After the murder of my family, I had lived in an abyss, full of rage and hatred. The senselessness of their deaths had consumed me, bringing on a blackness that wanted to take over my soul. Those days were now a distant memory. I had tricked myself into believing they weren’t even that, but just a bad dream that had no substance. The terrorist strike that had ripped my friends apart had also awakened something, a small sliver on the edge of my consciousness asking to grow. Reminding me that my past was all too real.

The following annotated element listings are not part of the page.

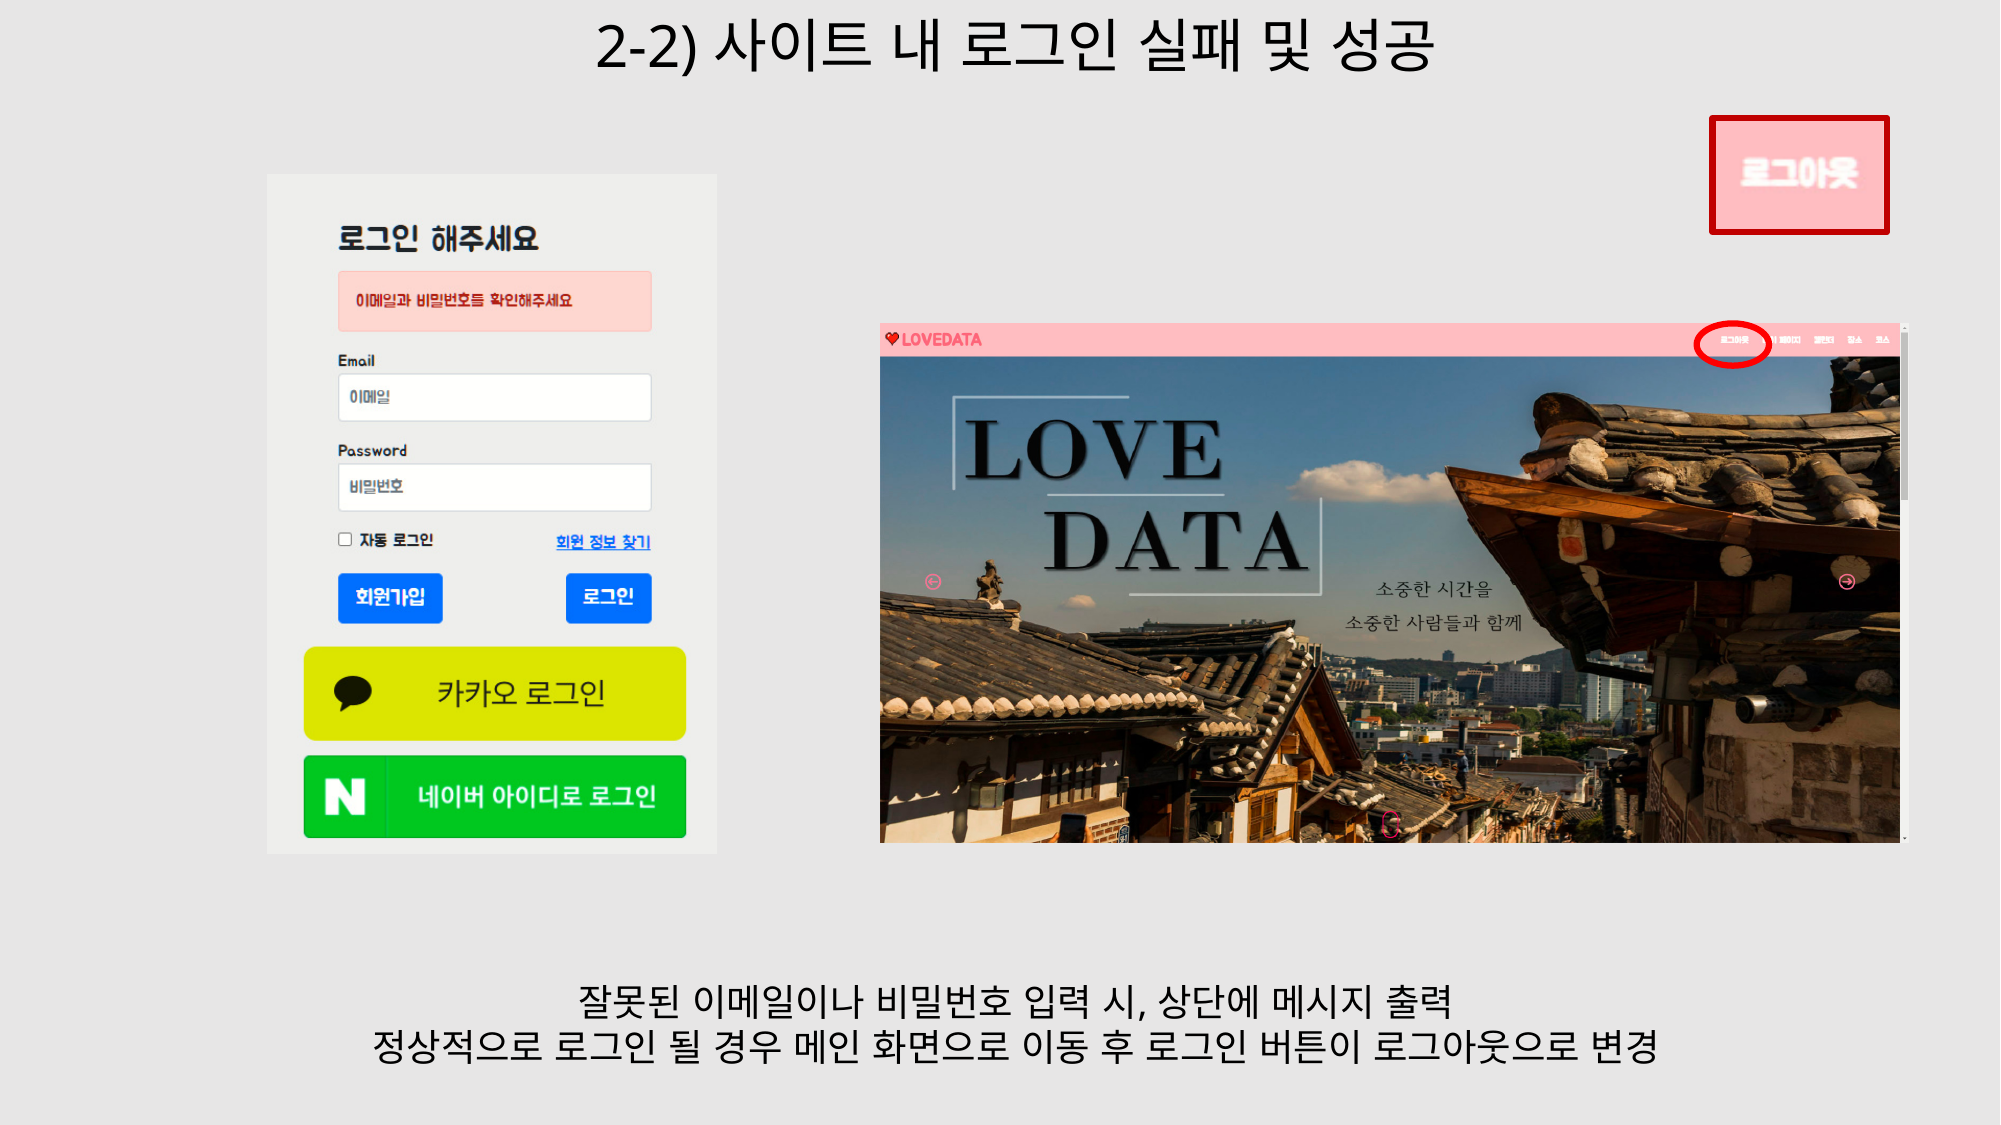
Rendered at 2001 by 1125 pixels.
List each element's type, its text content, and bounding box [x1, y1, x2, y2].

picture [267, 174, 718, 854]
text_box 2-2) 사이트 내 로그인 실패 및 성공 [504, 2, 1528, 87]
picture [1700, 327, 1765, 362]
picture [1715, 121, 1884, 229]
picture [880, 323, 1909, 843]
text_box 잘못된 이메일이나 비밀번호 입력 시, 상단에 메시지 출력 정상적으로 로그인 될 경우 메인 화면으로 이동 후 로그인 버튼이 로그아웃으로 변경 [357, 971, 1676, 1077]
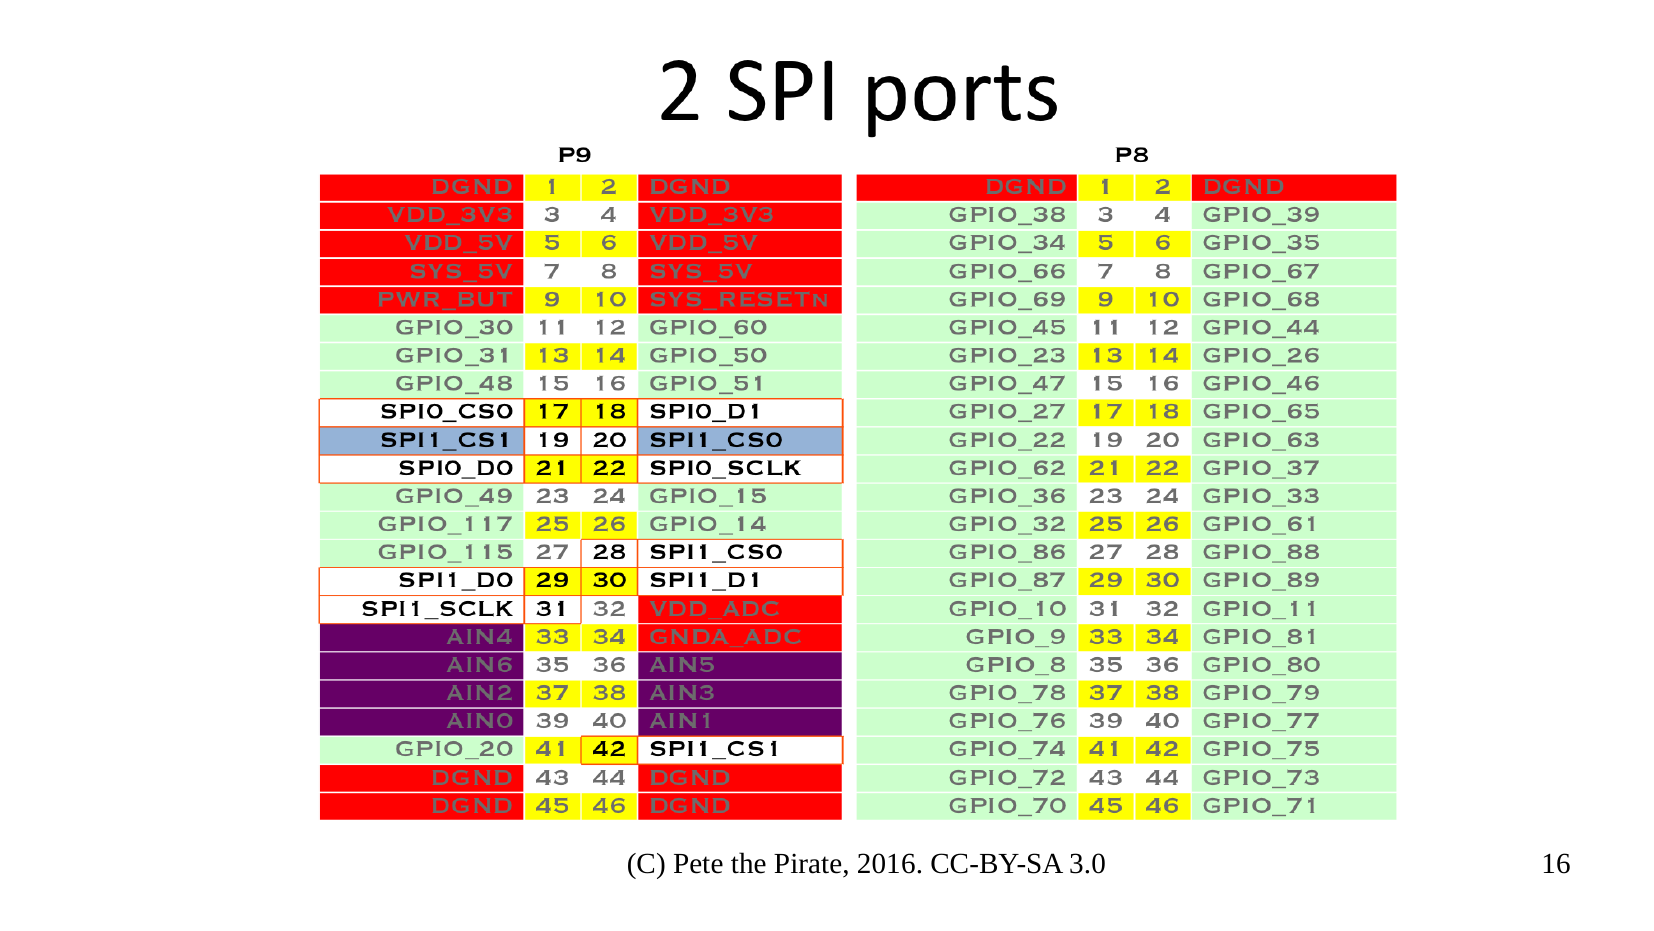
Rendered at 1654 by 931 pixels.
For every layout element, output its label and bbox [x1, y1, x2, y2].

picture [295, 0, 1418, 838]
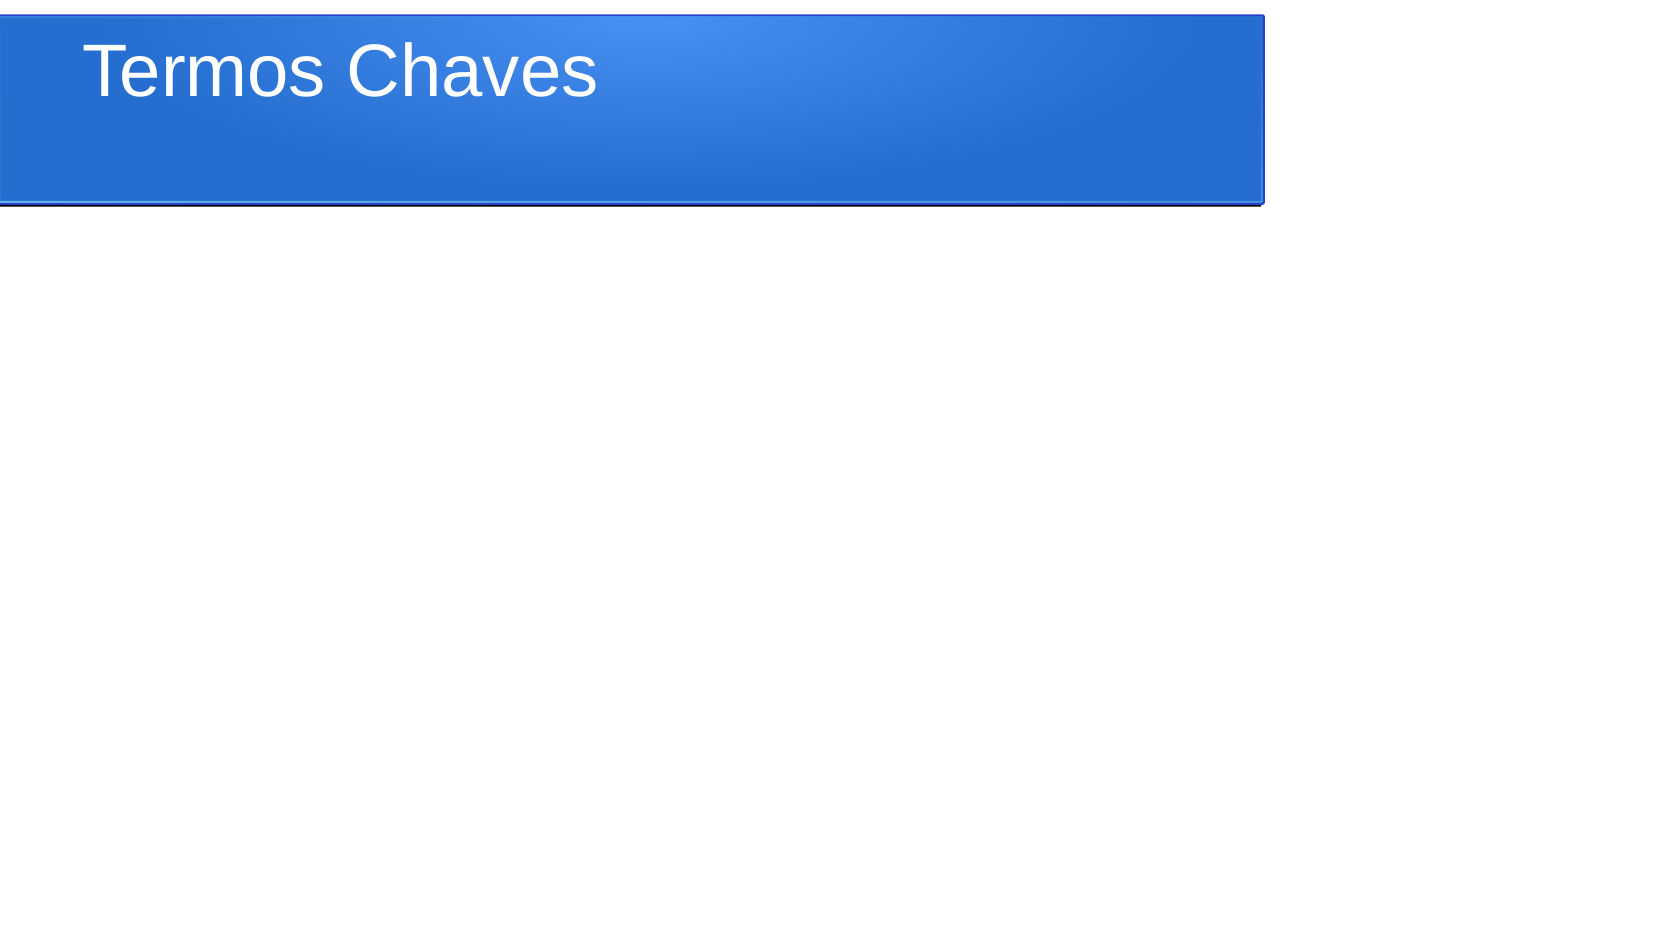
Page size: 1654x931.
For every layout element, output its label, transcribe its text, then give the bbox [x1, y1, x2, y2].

Had my friends been killed or injured on an operation, in combat, I would have been able to handle it differently. I had had many friends die that way, and it was something I inherently understood as the price of my job. This was different. This was just as senseless as my family’s death. A random killing of people I cared deeply about, and I could feel the beast wanting back out. I wasn’t sure I wanted to hold it back.
“Pike,” Jennifer said, “you should eat. You haven’t taken a break since we got here. Let’s go take a walk.”
I thought about it and decided she was right. I needed to get out of here.
“Yeah. Okay. I want to stop by the nurses’ station, though, let ’em know we’re leaving.”
We exited the hospital onto a tight, busy street, the buildings crammed together without any space and the sunlight blinding me. Looking around, all I saw was a small industrial area with metal workers shaping fenders on cars, and lathes shooting out sparks into the alleys.